■ Work request: Once you have checked each line below, report only the number of lines that contain the word "down".

■ Dataset content:
==============================

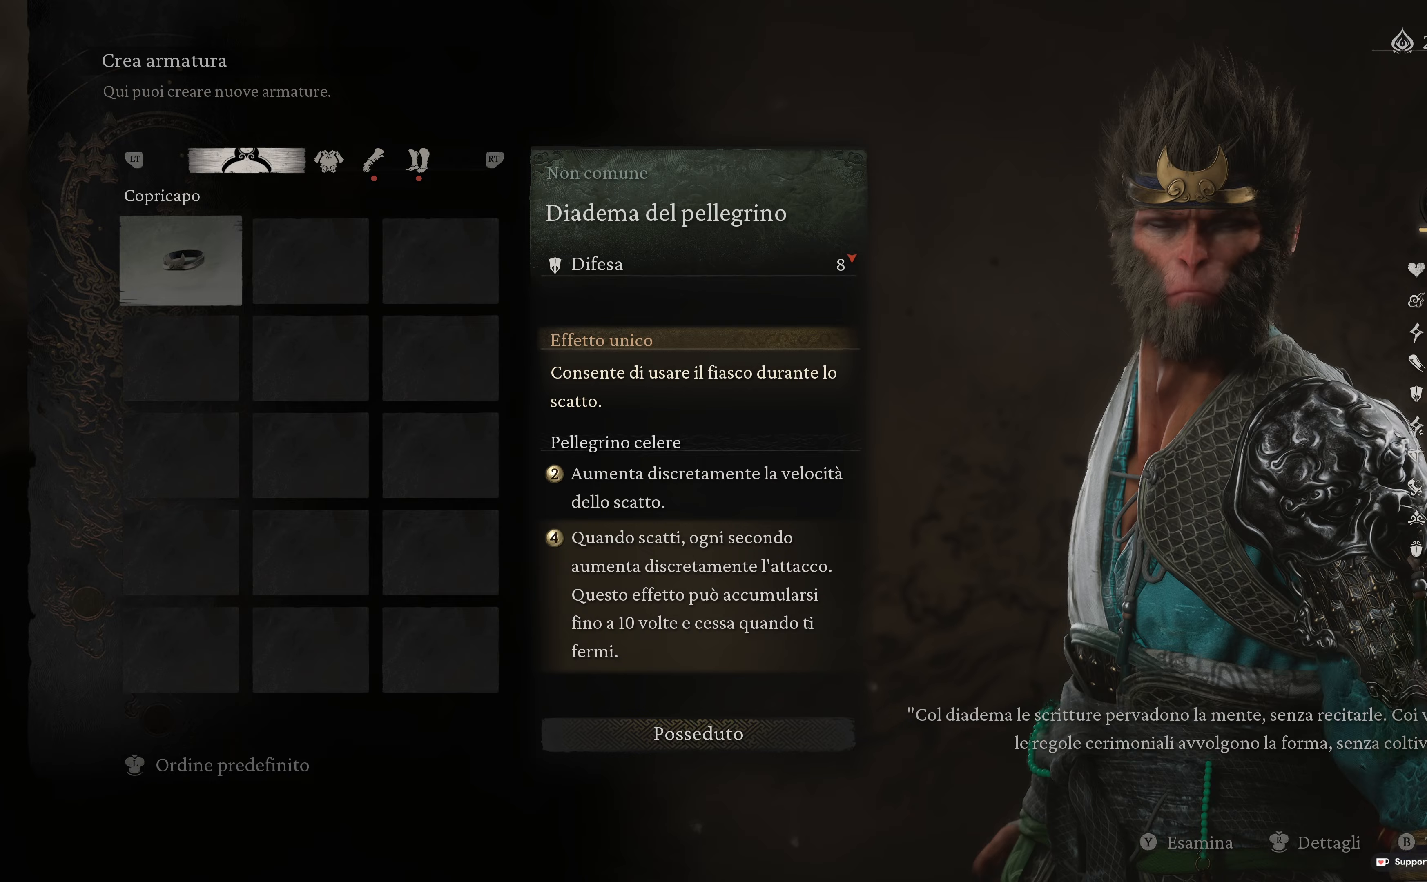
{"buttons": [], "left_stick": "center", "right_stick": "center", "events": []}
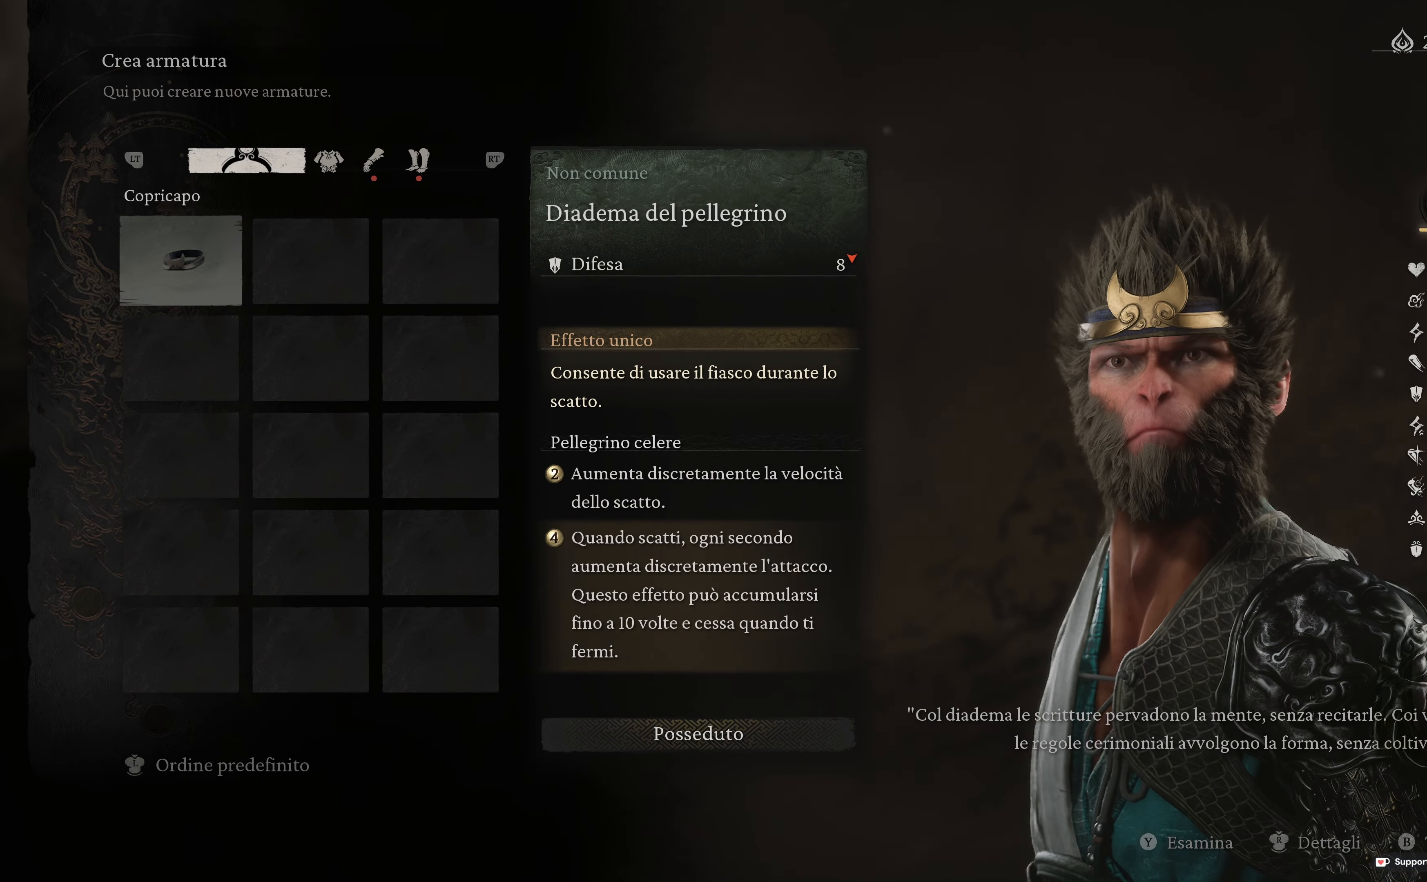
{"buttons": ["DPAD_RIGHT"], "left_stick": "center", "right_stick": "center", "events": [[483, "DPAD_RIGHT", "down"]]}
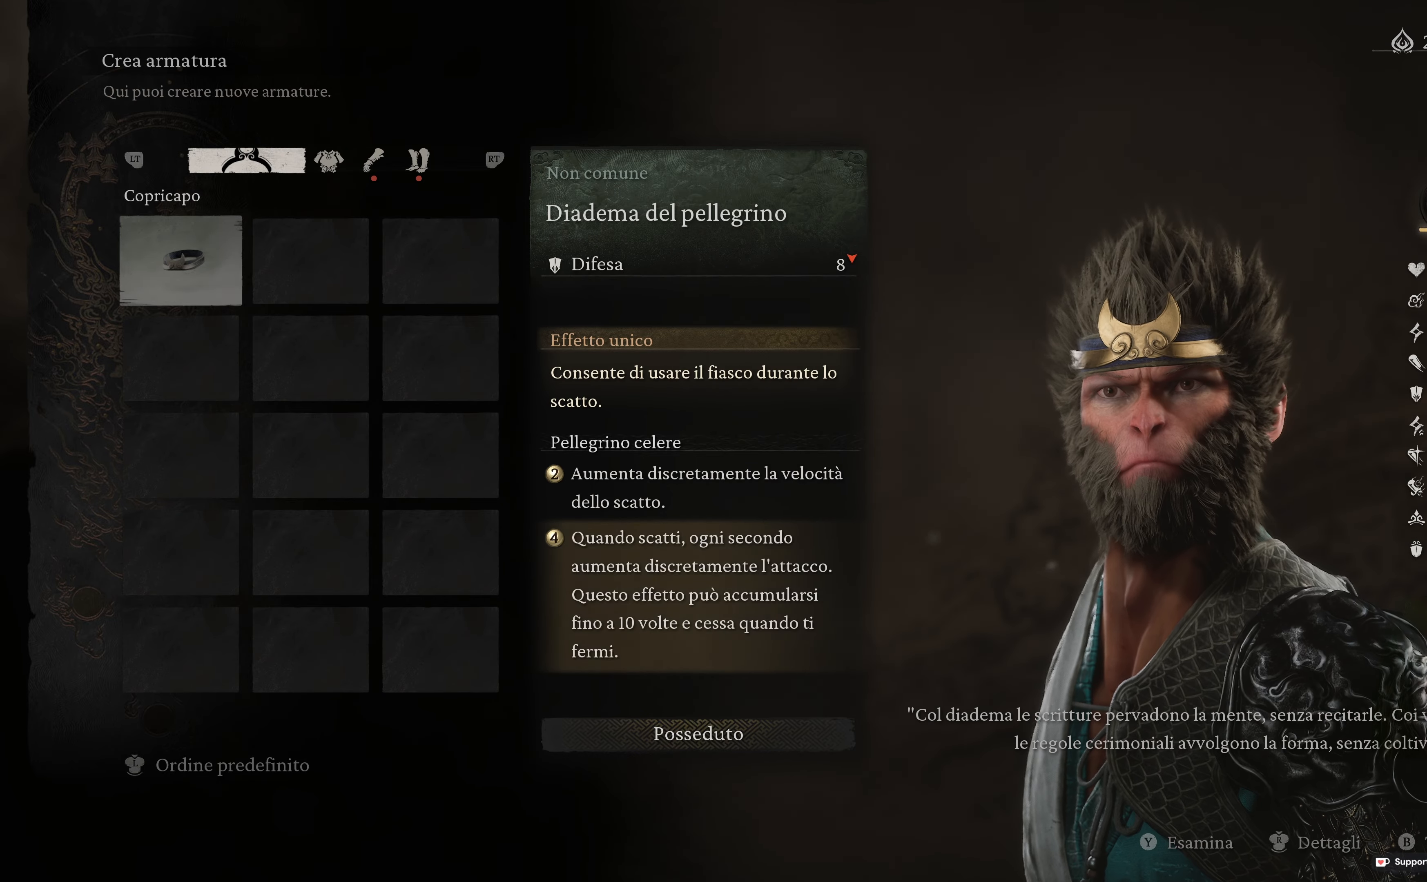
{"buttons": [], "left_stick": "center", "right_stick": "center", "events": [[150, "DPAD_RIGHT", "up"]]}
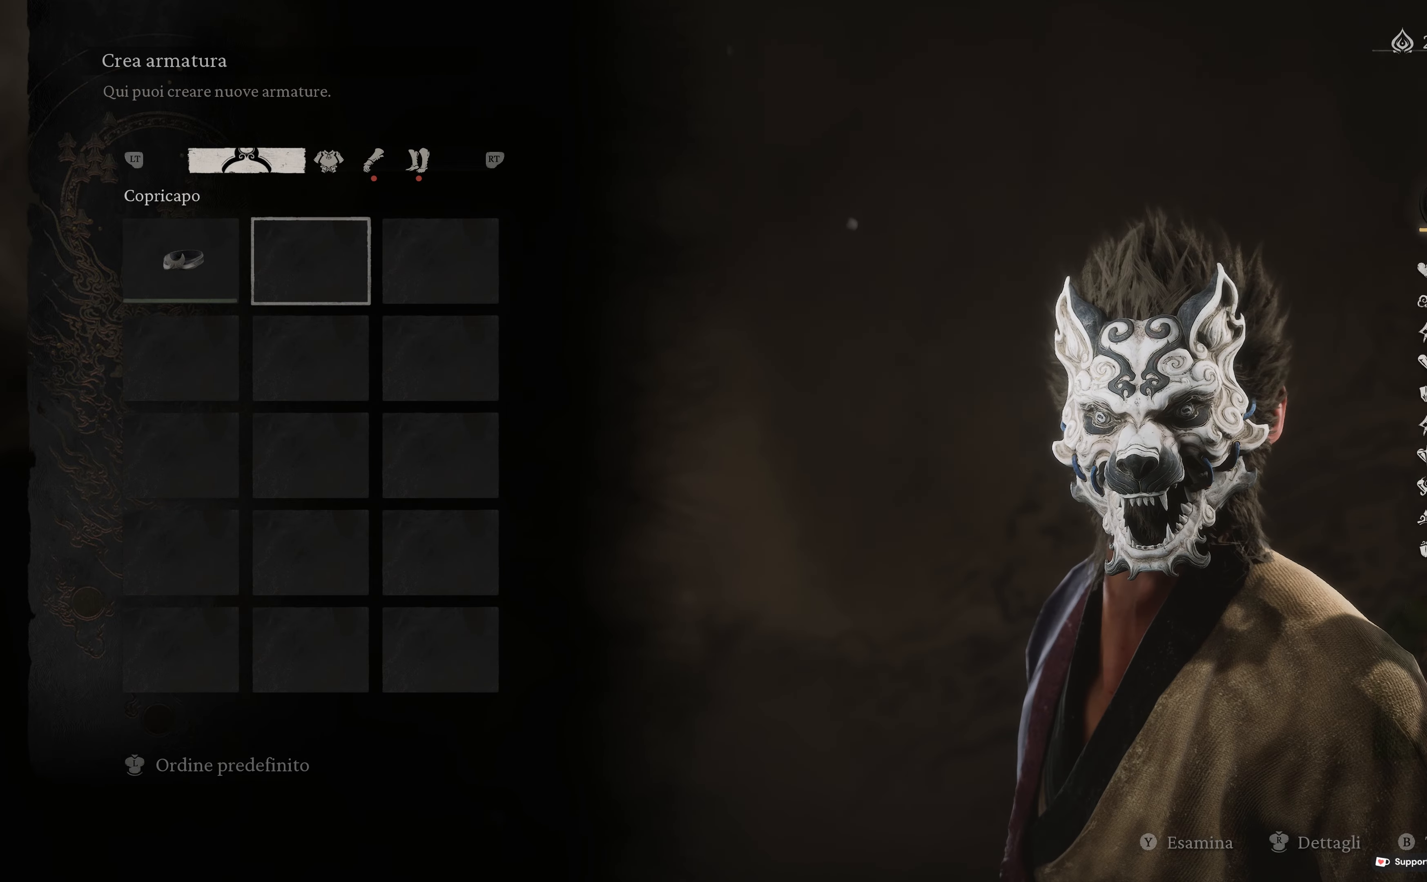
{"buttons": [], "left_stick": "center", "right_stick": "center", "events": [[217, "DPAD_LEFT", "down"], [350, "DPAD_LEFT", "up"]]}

==============================

■ Solution to this problem: 2